27/06/2011

Má Vontade

... Escrevo essa carta, pois de outra forma eu não conseguiria dizer o que tenho pra ser dito. A má vontade e a desconfiança, natural que temos do outro impede a comunicação aberta e sem ruídos.

Espero que esse texto seja claro e traga conciliação. Desejo que ele fale ao coração que aceita tudo com bondade. O escrevo simples para que a verdade por trás dele se mostre com mais facilidade.

Acredito que, antes de qualquer coisa, é necessário estar aberto ao outro. Sem isso é impossível o diálogo (principio político de convivência) e sem o diálogo é impossível compreender, respeitar ou aceitar o novo.

Esse estado negativo de viver (desconfiado de tudo) é bom para o ego, pois ele nos afirma e nos coloca em condição de autonomia, mas é ruim para o espírito. Fechamos-nos para a curiosidade natural que sentimos de conhecer o mundo, de associar novas idéias às nossas, de propor, a partir de nossa habilidade, inovações encima dos conhecimentos que muitas vezes não aceitamos.

O mal estar é compreensivo numa sociedade que prega a vantagem individual em prol do coletivo. O próprio sistema, corrompido por esse ideal de desconfiança nos ensina a procurar brechas jurídicas para nossa própria vantagem, os advogados e tribunais estão preparados para a separação (litígio), sendo que a propensão natural do ser humano seria a conciliação, o acordo. Perdemos muito com isso, pois levamos esse mal estar que vemos na grande sociedade para o interior da pequena sociedade, repetimos esse padrão de má vontade com nossos amigos, colegas de estudo e até com nossa família.

A má vontade impede a ampliação da mente, nos fecha ao novo, ao outro e a nos mesmos. Acreditamos que estamos seguros indo contra todos, mas na verdade nos afastamos da nossa própria essência de nosso pleno potencial. A má vontade impede o conhecimento (que é a ação de se envolver com o que se aprende) e nos torna alheios ao mundo.

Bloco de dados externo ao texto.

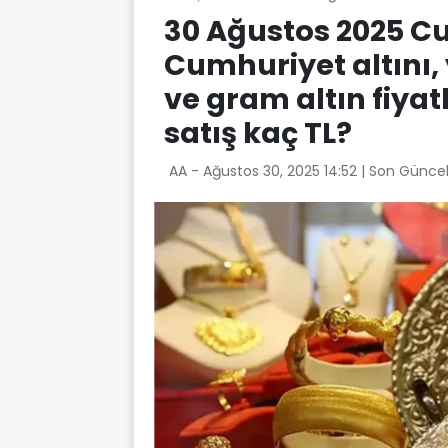
30 Ağustos 2025 C
Cumhuriyet altını, 
ve gram altın fiyat
satış kaç TL?
AA -
Ağustos 30, 2025 14:52
| Son Güncel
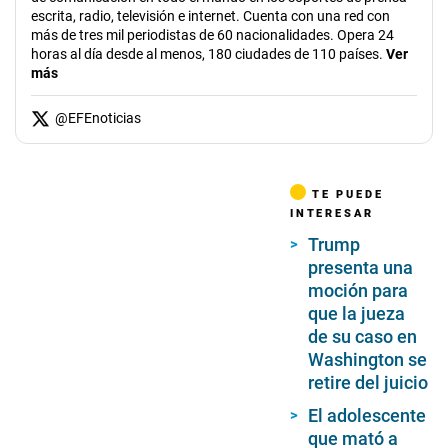
escrita, radio, televisión e internet. Cuenta con una red con
más de tres mil periodistas de 60 nacionalidades. Opera 24
horas al día desde al menos, 180 ciudades de 110 países.
Ver
más
@
EFEnoticias
TE PUEDE
INTERESAR
Trump
presenta una
moción para
que la jueza
de su caso en
Washington se
retire del juicio
El adolescente
que mató a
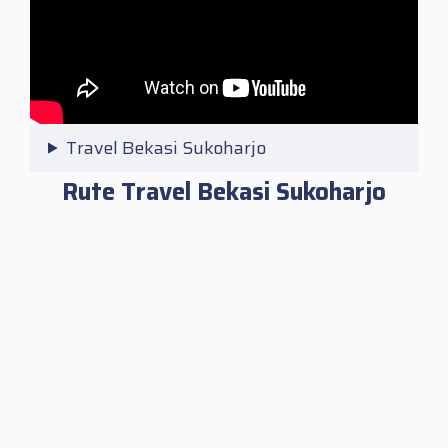
Travel Bekasi Sukoharjo
Rute Travel Bekasi Sukoharjo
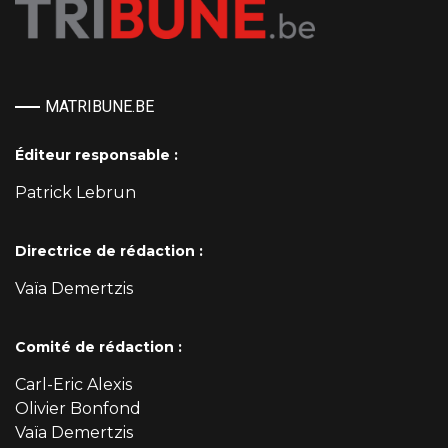
MATRIBUNE.BE
Éditeur responsable :
Patrick Lebrun
Directrice de rédaction :
Vaïa Demertzis
Comité de rédaction :
Carl-Eric Alexis
Olivier Bonfond
Vaïa Demertzis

Bem ao contrário, somos seres coletivos e racionais e nesse caso a racionalidade está a serviço da coletividade e não na defesa do ego, a razão é necessária para o dialogo, para aceitação, para tolerância, para a busca do consenso, abrir-se ao outro é primeiro passo para chegar à nossa essência.

Para que essa convivência seja efetiva é necessário amar de boa vontade, estar aberto, para nos afirmarmos enquanto indivíduos plenos. Simples assim. Para se viver uma vida plena é necessário ter boa vontade. É necessária boa vontade, mas a vida plena não se resume só a essa ação. É necessário consciência para formação de nossa maturidade, para adquirir paz de espírito e compreensão das nossas limitações. É necessário ajuda divina para orientação das nossas potencialidades. É necessário altruísmo e humildade para nos compreendemos como parte de um todo. É necessário ser humano.

Pensando nessa determinação que devemos ter para nos tornarmos completos lembro-me de um programa que eu vi dias atrás sobre a vida de Sócrates, mais especificamente sobre a ‘Apologia’. O programa reconta o final da vida do Ateniense. Sócrates está no cárcere afirmando o amor pela verdade. Em discussão estão os conceitos sobre justiça e verdade. Em paralelo ao conto de Platão, é apresentado conceitos de julgamento e exemplos de julgados, situações de personagens reais que, assim como Sócrates, tiveram que se defender contra todos, em busca de um ideal.

Na história Sócrates foi julgado por corromper a juventude e por proferir a crença a falsos deuses, mas essas não foram as reais acusações que tinham contra ele. A verdade é que o acusavam de ser um incomodo nos lugares públicos, Sócrates vivia nas praças questionando livremente em busca da razão das coisas, atormentando figuras publicas e desnudando a verdade na frente de todos.

Conta que os atenienses, na verdade, queriam que Sócrates saísse da cidade, que renunciasse ao direito de ser cidadão e não voltasse mais, o pensador se faz rebelde de um tempo e negando o exílio, toma um cálice de cicuta em honra aos seus ideais.

O tempo passou e reflito como seria se Sócrates aparecesse agora, penso que o passado não mudaria e ele morreria com um tiro fácil-fácil. Uma coisa fica da história de Sócrates, ele não conseguiu despertar todos com quem conversou, só conseguiu isso com quem se dispôs a escutá-lo, a dialogar. Só se despertou quem teve boa vontade para tal atitude.